A pretty exciting look into the future of CI job scaling at GitLab is taking shape and it’s clear they’re tackling some long-standing infrastructure pain points. Currently, GitLab uses Docker Machine to spin up ephemeral runners, which works… but comes with several limitations. Docker Machine is essentially in maintenance mode, and its abstraction layer can be clunky and inconsistent across different cloud providers. For large-scale CI/CD systems, that means reliability, speed, and fine-grained control are compromised, none of which are ideal in a fast-moving dev environment.

Enter the new proposed architecture: a pair of internal tools, Fleeting and Taskscaler, designed to interact directly with cloud provider APIs. According to this GitLab epic, Fleeting acts as the abstraction layer between GitLab and the provisioning of virtual machines, while Taskscaler takes on the role of scheduling and scaling runners dynamically. This combination allows GitLab to scale CI jobs much more efficiently, eliminating the Docker Machine bottleneck and offering greater flexibility and control. By engaging directly with cloud APIs, they can spin up VMs faster, use cloud-native features, and build smarter auto-scaling logic.

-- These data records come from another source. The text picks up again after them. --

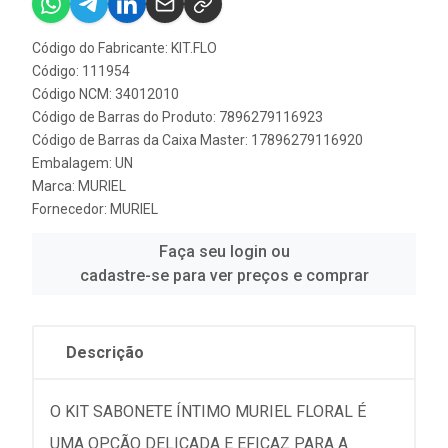
Código do Fabricante: KIT.FLO
Código: 111954
Código NCM: 34012010
Código de Barras do Produto: 7896279116923
Código de Barras da Caixa Master: 17896279116920
Embalagem: UN
Marca:
MURIEL
Fornecedor:
MURIEL
Faça seu login ou
cadastre-se para ver preços e comprar
Descrição
O KIT SABONETE ÍNTIMO MURIEL FLORAL É
UMA OPÇÃO DELICADA E EFICAZ PARA A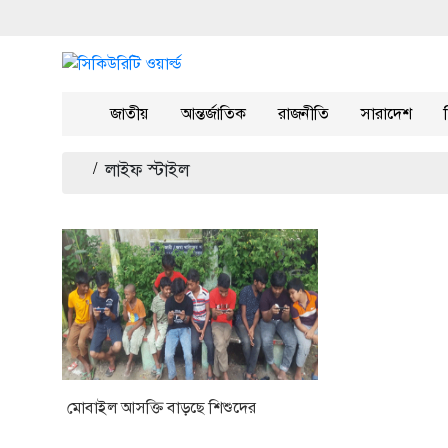
জাতীয়
আন্তর্জাতিক
রাজনীতি
সারাদেশ
/
লাইফ স্টাইল
মোবাইল আসক্তি বাড়ছে শিশুদের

What I really like about this direction is that GitLab is being transparent about the design and evolution of their CI architecture. Through their engineering handbook, you can actually follow along with their thinking—understanding the trade-offs, interim steps, and technical constraints. It’s a reminder that scalable CI isn’t just a “feature”; it’s a foundational piece of modern DevOps. When your platform can scale runners intelligently, you reduce build wait times, better manage costs, and ultimately ship faster and more reliably.